Generalizable Low-Resource Activity Recognition with Diverse and Discriminative Representation Learning. (arXiv:2306.04641v1 [cs.CV])
Human activity recognition (HAR) is a time series classification task that
focuses on identifying the motion patterns from human sensor readings. Adequate
data is essential but a major bottleneck for training a generalizable HAR
model, which assists customization and optimization of online web applications.
However, it is costly in time and economy to collect large-scale labeled data
in reality, i.e., the low-resource challenge. Meanwhile, data collected from
different persons have distribution shifts due to different living habits, body
shapes, age groups, etc. The low-resource and distribution shift challenges are
detrimental to HAR when applying the trained model to new unseen subjects. In
this paper, we propose a novel approach called Diverse and Discriminative
representation Learning (DDLearn) for generalizable low-resource HAR. DDLearn
simultaneously considers diversity and discrimination learning. With the
constructed self-supervised learning task, DDLearn enlarges the data diversity
and explores the latent activity properties. Then, we propose a diversity
preservation module to preserve the diversity of learned features by enlarging
the distribution divergence between the original and augmented domains.

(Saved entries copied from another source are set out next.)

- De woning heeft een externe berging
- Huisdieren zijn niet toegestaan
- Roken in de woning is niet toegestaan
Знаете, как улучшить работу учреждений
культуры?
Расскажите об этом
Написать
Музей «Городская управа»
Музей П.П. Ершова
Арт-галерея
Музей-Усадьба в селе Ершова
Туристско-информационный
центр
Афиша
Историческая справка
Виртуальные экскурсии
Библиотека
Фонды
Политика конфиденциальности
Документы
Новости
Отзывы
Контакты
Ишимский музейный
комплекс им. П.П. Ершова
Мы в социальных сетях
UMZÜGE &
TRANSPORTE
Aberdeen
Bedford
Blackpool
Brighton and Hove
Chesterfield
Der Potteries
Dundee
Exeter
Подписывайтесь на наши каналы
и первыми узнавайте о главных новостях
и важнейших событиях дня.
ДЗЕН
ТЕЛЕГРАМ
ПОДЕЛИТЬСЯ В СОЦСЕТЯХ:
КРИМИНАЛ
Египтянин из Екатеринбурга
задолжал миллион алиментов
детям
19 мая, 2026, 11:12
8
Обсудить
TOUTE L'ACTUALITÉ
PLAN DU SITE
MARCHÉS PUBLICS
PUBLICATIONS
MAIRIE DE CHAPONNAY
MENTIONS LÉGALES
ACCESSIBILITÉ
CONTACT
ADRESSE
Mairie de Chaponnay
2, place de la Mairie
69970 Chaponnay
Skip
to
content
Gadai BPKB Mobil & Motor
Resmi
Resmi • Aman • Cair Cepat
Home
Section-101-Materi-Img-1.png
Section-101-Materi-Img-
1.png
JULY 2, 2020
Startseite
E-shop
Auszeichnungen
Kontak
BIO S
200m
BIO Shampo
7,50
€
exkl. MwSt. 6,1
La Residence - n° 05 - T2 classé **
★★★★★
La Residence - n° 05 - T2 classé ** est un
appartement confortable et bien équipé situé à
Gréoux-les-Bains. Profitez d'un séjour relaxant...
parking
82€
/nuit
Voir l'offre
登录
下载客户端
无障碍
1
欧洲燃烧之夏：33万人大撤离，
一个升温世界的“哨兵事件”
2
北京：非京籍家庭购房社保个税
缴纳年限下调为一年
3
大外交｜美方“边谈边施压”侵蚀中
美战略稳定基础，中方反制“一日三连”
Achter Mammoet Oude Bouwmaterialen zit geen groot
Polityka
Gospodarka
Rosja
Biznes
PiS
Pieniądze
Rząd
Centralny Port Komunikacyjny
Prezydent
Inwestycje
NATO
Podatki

Meanwhile, DDLearn also enhances semantic discrimination by learning
discriminative representations with supervised contrastive learning. Extensive
experiments on three public HAR datasets demonstrate that our method
significantly outperforms state-of-art methods by an average accuracy
improvement of 9.5% under the low-resource distribution shift scenarios, while
being a generic, explainable, and flexible framework.